# Rindler Coordinates Derivation

In my GR lectures we've derived Rindler coordinates by first showing that the four velocity, which we defined as $$u^{\mu} = (\gamma c, 0, 0, \gamma u),$$ as a function of proper time can be written as $$u^{\mu}(\tau) = B^{\mu}\sinh{(\frac{g}{c}\tau)} + C^{\mu}\cosh{(\frac{g}{c}\tau)}.$$ Here, $$B^{\mu}$$ and $$C^{\mu}$$ are integration constants. By integrating again and using the initial conditions we get $$x^{\mu}(\tau) = \frac{c}{g}B^{\mu}\cosh{(\frac{g}{c}\tau)} + \frac{c}{g}C^{\mu}\sinh{(\frac{g}{c}\tau)} + A^{\mu}$$ where $$C^{\mu} = (c,0,0,0) \text{; } B^{\mu} = (0,0,0,c) \text{; } A^{\mu} = -\frac{c}{g}B^{\mu}.$$ Eventually showing that the $$(c\tau,0,0,0)$$ coordinate transforms as \begin{align} x^{\mu}(\tau) &= \begin{pmatrix} \frac{c^2}{g}\sinh(\frac{g}{c}\tau) \\ 0 \\ 0 \\ \frac{c^2}{g}(\cosh(\frac{g}{c}\tau) - 1) \end{pmatrix} \end{align} Then the lecturer made an argument that don't fully understand. He said that this represents a Lorentz transformation with parameter $$\frac{g}{c}\tau$$ and, therefore, the coordinates $$\xi^{\mu}$$ of any other point in the inertial frame transform as \begin{align} x^{\mu}(\tau) &= \begin{pmatrix} (\frac{c^2}{g} + \xi^3)\sinh(\frac{g}{c}\tau) \\ \xi^1 \\ \xi^2 \\ (\frac{c^2}{g} + \xi^3)(\cosh(\frac{g}{c}\tau) - 1) \end{pmatrix} \end{align}

There are a couple things I don't understand:

1) In the derivation the only thing that applies only to the $$(c\tau,0,0,0)$$ coordinate we've used is the initial condition $$x^{\mu}(0) = 0$$. As far as I understand $$u^{\mu}(0) = (c,0,0,0)$$ and $$\frac{d}{d\tau}u^{\mu}(0) = (0,0,0,g)$$ apply to all points. So how come we can't just use the initial condition $$x^{\mu}(0) = (0,\xi^1,\xi^2,\xi^3)$$ to get the transformation for other points? I know this gives a wrong result but I don't see what I am missing.

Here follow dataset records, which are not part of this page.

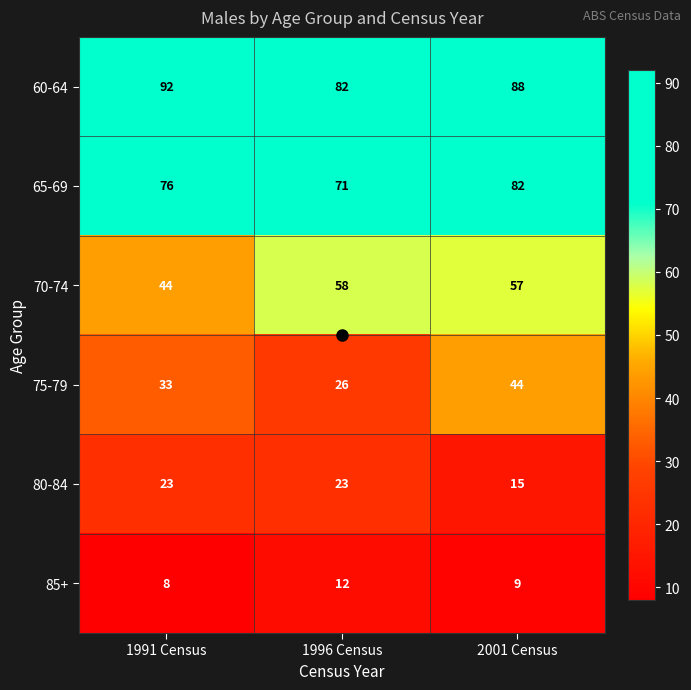

Which series changed the most between 1996 Census and 2001 Census?

75-79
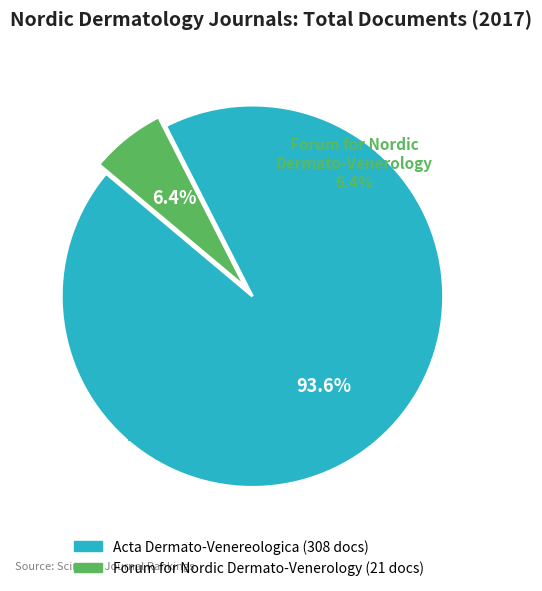

To the nearest percent, what is the difference between the largest and smallest slice percentages?

87%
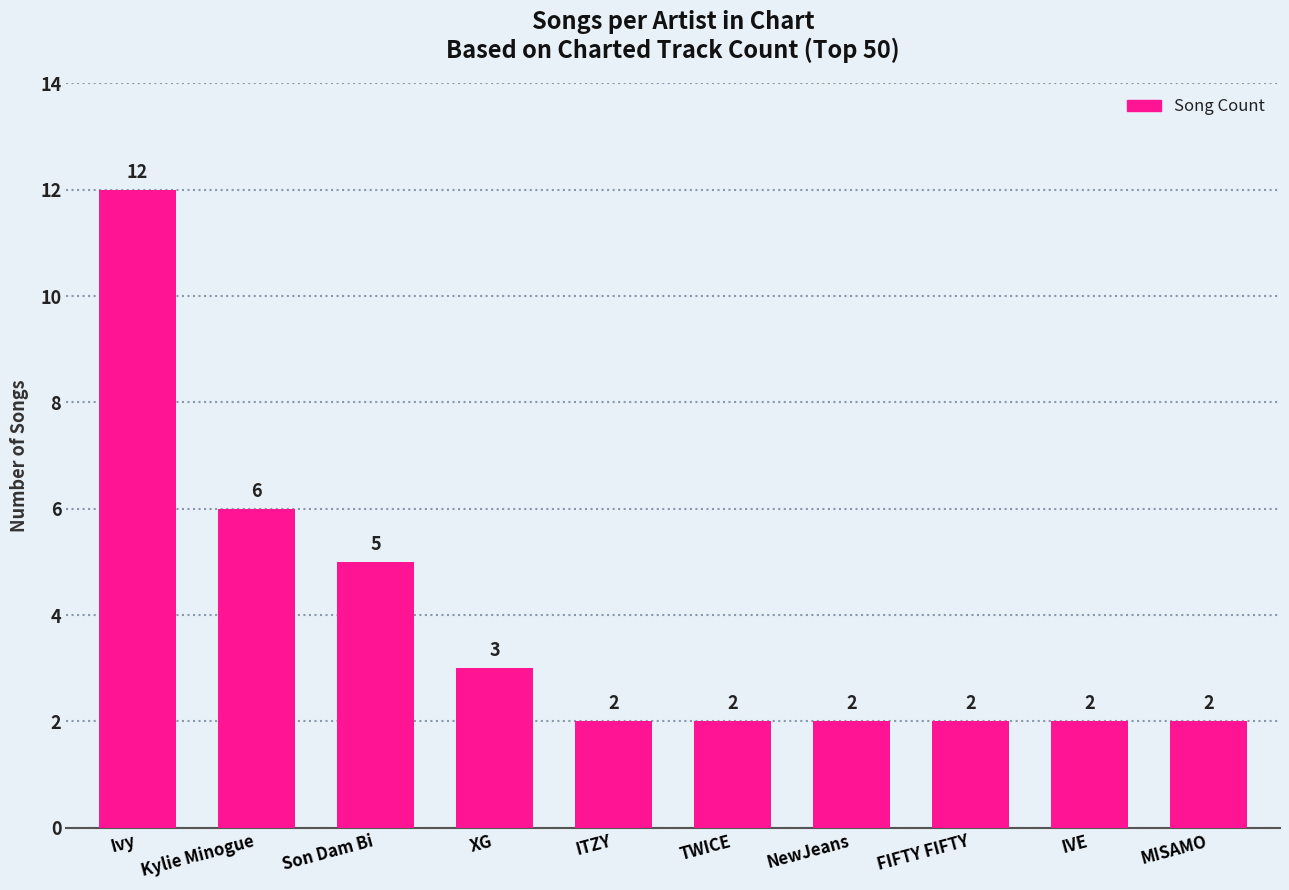

What position from the left is MISAMO?

10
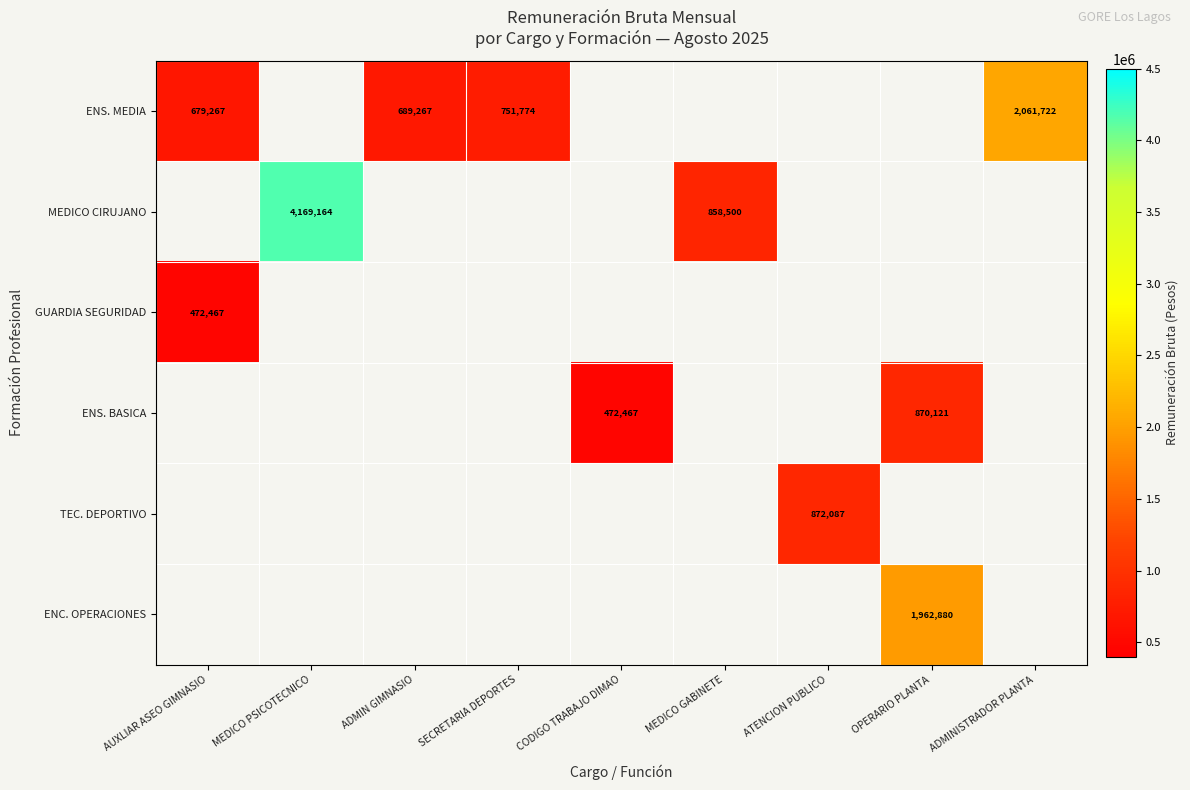

True or false: ENC. OPERACIONES has a value of 1962880 at OPERARIO PLANTA.

True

2) Is there any good justification for the step to get from the transformation for $$(c\tau,0,0,0)$$ to a transformation for any coordinate in the inertial frame? I know a Lorentz boost can be written as a sort of hyperbolic rotation but how does this justifies changing $$\frac{c^2}{g}$$ to $$\xi^3+\frac{c^2}{g}$$?